Лялькевич, который присел было у окна, слушая Петю, поднялся, подошел к Саше.
— Дайте мне, партизану. Я был мастером разжигать костер.
«Уходит от ответа!» — неодобрительно подумал Петро и, чтобы заставить его ответить по существу, шагнул к печке, быстро опустился на колени, легонько оттолкнул жену и сказал:
— Это и мы умеем, — вложив в эти слова двойной смысл: умеем разжигать и уходить от прямого ответа.
— Наконец-то догадался, — заметила Саша.
Дул изо всей силы, со злостью, почему-то вдруг закипевшей в душе. Переводя дух, слышал, как за спиной попискивает протез, скрипят половицы — Лялькевич ходил. Его молчаливое хождение начало раздражать Петра.

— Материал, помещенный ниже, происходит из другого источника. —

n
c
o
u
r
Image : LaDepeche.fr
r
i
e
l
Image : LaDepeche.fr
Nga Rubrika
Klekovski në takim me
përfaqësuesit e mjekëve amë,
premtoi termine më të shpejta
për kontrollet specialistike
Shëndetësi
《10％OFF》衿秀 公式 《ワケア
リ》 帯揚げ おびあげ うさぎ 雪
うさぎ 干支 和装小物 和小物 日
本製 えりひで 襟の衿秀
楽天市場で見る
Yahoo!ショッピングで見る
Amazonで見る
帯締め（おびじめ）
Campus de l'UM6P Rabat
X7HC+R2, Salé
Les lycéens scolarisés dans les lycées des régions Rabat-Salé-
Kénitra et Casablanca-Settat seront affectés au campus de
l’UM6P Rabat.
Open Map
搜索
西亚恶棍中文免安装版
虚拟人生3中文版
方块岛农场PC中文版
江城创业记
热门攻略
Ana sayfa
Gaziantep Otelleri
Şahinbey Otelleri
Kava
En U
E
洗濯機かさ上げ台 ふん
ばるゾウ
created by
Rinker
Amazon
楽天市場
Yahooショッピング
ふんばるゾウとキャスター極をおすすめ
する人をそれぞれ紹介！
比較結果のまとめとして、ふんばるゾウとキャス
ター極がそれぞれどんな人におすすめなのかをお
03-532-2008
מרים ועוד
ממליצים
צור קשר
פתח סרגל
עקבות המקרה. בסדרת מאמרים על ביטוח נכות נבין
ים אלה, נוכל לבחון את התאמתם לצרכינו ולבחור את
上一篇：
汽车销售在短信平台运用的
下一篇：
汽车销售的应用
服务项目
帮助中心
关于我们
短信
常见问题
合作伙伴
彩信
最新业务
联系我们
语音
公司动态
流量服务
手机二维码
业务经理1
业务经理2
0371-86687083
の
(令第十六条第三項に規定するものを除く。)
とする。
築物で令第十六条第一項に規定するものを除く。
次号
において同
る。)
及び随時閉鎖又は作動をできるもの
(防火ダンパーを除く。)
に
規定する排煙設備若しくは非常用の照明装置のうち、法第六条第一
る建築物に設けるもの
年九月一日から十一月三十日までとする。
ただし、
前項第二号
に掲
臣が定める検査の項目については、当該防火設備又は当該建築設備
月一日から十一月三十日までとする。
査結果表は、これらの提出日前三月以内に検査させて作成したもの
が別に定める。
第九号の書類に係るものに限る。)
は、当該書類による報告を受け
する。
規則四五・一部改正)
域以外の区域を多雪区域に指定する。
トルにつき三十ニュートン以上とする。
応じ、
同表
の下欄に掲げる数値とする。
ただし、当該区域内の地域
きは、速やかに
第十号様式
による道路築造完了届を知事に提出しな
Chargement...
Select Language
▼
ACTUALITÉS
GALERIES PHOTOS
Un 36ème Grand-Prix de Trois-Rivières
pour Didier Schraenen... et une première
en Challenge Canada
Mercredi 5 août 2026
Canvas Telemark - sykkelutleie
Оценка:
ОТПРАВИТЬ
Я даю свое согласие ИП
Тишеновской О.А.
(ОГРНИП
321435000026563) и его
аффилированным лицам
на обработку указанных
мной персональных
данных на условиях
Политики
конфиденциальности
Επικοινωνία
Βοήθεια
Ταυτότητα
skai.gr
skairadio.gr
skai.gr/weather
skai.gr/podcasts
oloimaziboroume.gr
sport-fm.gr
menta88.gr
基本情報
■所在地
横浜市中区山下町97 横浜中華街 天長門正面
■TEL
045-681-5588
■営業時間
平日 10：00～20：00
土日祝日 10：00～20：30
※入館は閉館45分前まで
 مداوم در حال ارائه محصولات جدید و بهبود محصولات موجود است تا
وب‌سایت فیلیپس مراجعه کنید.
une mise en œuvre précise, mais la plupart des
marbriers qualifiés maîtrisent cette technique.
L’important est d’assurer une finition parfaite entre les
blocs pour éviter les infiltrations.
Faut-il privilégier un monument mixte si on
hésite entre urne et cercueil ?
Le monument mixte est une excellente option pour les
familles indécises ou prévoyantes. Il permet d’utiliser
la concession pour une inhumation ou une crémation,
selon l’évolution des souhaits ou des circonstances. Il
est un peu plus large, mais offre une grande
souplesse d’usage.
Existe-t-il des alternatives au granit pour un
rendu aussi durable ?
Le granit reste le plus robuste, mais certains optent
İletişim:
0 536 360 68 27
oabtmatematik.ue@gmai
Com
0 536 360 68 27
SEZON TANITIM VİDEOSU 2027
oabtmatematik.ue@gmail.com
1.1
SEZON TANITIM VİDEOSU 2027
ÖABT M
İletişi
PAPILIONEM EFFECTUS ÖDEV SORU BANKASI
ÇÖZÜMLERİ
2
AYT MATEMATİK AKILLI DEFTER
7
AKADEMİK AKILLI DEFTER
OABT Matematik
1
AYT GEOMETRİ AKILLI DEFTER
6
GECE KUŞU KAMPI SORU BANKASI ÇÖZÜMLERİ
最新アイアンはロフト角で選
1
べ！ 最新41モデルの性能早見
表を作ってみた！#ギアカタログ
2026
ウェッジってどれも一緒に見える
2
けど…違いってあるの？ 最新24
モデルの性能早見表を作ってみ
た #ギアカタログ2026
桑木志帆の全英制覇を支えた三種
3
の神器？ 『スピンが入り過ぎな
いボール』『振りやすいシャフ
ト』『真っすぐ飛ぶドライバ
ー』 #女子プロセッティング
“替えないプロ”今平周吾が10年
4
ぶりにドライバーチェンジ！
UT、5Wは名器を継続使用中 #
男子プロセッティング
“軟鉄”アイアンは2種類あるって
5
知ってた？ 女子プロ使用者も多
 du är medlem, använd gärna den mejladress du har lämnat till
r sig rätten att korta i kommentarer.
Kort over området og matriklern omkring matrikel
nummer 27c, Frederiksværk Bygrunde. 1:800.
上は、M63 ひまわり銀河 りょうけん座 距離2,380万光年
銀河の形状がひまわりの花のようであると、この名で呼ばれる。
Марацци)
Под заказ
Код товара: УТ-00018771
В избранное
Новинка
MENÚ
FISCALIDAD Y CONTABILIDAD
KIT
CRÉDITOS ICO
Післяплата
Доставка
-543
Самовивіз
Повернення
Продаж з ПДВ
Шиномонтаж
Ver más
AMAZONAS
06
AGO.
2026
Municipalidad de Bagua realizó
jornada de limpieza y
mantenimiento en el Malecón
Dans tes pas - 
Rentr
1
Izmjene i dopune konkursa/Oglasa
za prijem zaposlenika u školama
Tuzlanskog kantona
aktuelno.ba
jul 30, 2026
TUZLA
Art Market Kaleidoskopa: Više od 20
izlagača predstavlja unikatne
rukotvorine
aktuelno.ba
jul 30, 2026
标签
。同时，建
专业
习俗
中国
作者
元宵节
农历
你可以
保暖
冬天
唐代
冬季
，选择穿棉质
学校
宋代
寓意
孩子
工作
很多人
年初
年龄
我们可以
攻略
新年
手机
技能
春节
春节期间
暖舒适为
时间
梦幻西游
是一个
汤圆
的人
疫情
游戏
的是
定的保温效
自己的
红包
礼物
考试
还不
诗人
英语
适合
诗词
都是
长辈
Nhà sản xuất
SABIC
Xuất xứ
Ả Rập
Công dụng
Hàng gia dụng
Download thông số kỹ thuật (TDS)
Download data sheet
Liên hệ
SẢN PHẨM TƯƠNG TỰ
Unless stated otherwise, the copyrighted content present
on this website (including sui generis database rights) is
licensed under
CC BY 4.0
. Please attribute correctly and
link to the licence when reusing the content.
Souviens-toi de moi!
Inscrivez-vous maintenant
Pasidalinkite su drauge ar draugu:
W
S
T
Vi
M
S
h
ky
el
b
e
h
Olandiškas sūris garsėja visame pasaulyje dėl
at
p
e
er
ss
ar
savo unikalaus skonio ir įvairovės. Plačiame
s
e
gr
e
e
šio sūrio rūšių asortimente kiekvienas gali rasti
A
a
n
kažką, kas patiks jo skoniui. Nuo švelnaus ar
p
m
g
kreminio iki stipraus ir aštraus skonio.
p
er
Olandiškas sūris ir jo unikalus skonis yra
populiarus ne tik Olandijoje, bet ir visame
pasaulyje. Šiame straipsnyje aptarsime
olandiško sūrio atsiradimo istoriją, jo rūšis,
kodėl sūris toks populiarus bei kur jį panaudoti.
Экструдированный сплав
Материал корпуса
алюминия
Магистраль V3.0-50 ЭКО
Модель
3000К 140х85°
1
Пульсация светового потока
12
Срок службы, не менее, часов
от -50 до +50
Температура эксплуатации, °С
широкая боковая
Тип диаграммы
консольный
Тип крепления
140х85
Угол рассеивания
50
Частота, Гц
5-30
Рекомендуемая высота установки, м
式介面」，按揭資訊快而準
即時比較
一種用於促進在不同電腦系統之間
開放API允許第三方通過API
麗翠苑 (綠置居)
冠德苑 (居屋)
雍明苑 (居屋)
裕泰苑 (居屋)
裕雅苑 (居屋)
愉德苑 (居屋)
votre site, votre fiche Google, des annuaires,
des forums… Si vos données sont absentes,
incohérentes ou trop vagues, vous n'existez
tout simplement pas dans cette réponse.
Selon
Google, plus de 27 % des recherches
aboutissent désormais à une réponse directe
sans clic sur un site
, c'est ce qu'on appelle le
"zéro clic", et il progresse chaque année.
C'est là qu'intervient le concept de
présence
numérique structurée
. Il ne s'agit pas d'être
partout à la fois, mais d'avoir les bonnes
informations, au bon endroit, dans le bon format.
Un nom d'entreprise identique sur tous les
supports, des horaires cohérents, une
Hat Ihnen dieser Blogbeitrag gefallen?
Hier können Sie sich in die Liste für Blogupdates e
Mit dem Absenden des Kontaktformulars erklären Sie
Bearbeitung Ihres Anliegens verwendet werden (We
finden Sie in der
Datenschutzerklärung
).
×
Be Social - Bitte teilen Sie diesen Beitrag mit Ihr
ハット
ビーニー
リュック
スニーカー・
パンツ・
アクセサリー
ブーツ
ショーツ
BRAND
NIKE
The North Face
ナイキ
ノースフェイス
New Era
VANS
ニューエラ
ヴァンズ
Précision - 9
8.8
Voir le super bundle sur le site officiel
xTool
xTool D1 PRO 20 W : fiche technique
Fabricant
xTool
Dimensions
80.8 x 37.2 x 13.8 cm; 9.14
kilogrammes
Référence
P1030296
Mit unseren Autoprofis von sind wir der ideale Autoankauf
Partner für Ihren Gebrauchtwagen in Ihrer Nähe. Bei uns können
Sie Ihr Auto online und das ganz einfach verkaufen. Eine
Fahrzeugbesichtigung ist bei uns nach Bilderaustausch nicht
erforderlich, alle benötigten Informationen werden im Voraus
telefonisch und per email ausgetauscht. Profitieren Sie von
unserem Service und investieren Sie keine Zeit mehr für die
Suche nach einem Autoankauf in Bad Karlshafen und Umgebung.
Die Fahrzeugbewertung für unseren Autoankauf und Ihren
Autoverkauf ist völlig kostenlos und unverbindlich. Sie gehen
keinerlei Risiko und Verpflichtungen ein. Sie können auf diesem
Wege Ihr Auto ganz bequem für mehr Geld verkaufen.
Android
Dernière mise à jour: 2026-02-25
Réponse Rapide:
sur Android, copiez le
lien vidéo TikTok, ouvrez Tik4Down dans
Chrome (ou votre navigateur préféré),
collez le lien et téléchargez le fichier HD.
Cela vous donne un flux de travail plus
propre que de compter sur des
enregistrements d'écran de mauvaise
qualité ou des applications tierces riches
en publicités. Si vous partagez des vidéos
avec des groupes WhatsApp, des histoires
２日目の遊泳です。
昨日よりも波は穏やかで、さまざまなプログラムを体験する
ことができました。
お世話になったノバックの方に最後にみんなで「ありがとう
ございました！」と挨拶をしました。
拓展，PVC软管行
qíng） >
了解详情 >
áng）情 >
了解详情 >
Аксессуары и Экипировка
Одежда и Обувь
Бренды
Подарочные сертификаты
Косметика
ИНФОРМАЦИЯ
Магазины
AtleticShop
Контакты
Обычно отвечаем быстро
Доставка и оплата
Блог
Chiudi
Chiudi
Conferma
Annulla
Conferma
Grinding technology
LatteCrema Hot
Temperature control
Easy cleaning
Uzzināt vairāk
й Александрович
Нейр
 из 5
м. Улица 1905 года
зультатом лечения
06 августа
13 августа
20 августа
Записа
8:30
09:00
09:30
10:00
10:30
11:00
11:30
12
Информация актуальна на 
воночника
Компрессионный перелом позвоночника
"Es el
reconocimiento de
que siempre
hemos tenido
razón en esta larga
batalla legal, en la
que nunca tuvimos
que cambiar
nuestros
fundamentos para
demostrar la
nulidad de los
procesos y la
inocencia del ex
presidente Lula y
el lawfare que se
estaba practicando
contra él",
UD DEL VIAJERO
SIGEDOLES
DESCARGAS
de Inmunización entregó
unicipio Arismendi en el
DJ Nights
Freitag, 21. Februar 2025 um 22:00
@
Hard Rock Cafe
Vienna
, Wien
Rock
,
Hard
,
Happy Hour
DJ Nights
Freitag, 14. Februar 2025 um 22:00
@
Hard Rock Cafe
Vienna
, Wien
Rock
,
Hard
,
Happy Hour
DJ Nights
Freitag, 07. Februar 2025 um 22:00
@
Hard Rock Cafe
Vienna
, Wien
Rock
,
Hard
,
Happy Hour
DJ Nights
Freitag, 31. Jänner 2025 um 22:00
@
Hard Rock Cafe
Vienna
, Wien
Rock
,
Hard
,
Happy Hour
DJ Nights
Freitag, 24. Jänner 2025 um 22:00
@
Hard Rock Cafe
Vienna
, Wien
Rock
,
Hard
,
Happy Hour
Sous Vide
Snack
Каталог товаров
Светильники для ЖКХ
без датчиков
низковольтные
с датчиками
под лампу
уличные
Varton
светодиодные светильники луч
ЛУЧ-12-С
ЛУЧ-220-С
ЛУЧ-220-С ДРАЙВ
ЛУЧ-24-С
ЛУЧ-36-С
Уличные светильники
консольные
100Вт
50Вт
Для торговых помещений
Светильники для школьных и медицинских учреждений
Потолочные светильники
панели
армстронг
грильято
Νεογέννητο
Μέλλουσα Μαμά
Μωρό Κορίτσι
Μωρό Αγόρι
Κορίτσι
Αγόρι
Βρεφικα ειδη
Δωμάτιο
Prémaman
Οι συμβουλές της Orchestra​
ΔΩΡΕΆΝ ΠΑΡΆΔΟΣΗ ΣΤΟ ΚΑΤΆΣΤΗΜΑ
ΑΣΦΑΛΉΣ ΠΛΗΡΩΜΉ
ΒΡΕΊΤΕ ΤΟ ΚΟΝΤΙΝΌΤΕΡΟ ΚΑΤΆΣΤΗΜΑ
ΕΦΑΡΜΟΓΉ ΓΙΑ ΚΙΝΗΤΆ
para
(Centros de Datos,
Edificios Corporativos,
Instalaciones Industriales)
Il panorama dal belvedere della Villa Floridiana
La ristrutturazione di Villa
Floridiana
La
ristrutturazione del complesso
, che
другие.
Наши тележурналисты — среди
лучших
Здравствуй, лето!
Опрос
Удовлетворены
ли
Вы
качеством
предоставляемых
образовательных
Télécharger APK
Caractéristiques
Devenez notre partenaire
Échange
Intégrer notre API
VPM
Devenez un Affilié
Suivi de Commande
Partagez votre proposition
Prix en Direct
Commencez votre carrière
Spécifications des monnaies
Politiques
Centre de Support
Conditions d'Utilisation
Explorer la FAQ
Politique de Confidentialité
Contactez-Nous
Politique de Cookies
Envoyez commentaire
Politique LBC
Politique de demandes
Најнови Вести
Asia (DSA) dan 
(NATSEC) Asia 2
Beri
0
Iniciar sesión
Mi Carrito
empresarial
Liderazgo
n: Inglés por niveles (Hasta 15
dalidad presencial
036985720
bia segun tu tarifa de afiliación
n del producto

Горячие угли разгорелись, и сразу весело затрещали тонкие сосновые веточки, вспыхнуло пламя. Петро подкинул поленьев потолще. Поднялся. И очутился лицом к лицу с гостем. Его поразила странная грусть в глазах Лялькевича.
— В этом наша беда, — сказал тот с болью.
— В чем? — не понял Петро.
— Что Булатов выходит из-под партийного контроля.
— Вы как будто жалуетесь мне, — иронически хмыкнул Петро. — Может быть, мне установить над ним контроль?
— Да нет, Шапетович, все это гораздо сложнее, чем вам кажется. Не в одном, разумеется, Булатове дело. В сложившихся отношениях райкома и начальника районного отдела… Не улыбайтесь, Шапетович, поймите… При такой разрухе, при таких недостатках нашему брату можно пришить что угодно. И пришивают…
Саша, которая на подоконнике нарезала небольшой, с полфунта, кусочек сала тоненькими ломтиками, с тревогой прислушивалась к словам Лялькевича. Петру не понравились слова секретаря и еще больше Сашина тревога — за него несомненно.
«Прикидывается сиротой, чтоб не брать на себя ответственности».
Пренебрежительно передернул плечами.
— Ни черта не понимаю.
— А ты думаешь, я понимаю? — с чуть заметным раздражением спросил Лялькевич. — Думаешь, если я секретарь райкома, так мне открыты все тайны? Я должен, как видишь, по району колесить и чем только не заниматься! — И уже спокойнее: — Я сам не понимаю, неужто там, — кивнул вверх, на потолок, — не видят этого? Неужто Сталин с его прозорливостью не понимает?